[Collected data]
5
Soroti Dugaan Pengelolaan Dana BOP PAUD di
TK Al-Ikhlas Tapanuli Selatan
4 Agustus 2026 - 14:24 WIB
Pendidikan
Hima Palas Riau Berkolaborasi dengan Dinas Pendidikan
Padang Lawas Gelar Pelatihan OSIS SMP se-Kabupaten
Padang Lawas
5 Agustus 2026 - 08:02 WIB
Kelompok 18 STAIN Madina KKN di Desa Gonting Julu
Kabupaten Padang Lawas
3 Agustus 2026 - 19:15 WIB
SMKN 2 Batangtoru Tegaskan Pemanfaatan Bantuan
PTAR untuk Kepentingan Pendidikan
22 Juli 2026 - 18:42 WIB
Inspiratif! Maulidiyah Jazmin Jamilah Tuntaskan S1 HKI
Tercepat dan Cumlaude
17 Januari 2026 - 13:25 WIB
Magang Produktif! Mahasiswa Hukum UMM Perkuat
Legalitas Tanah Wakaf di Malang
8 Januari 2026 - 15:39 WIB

TASK DIRECTIONS: Go through the lines above and count those with the string "Januari". Reply with the count and nothing more.

PROBLEM SOLUTION: 2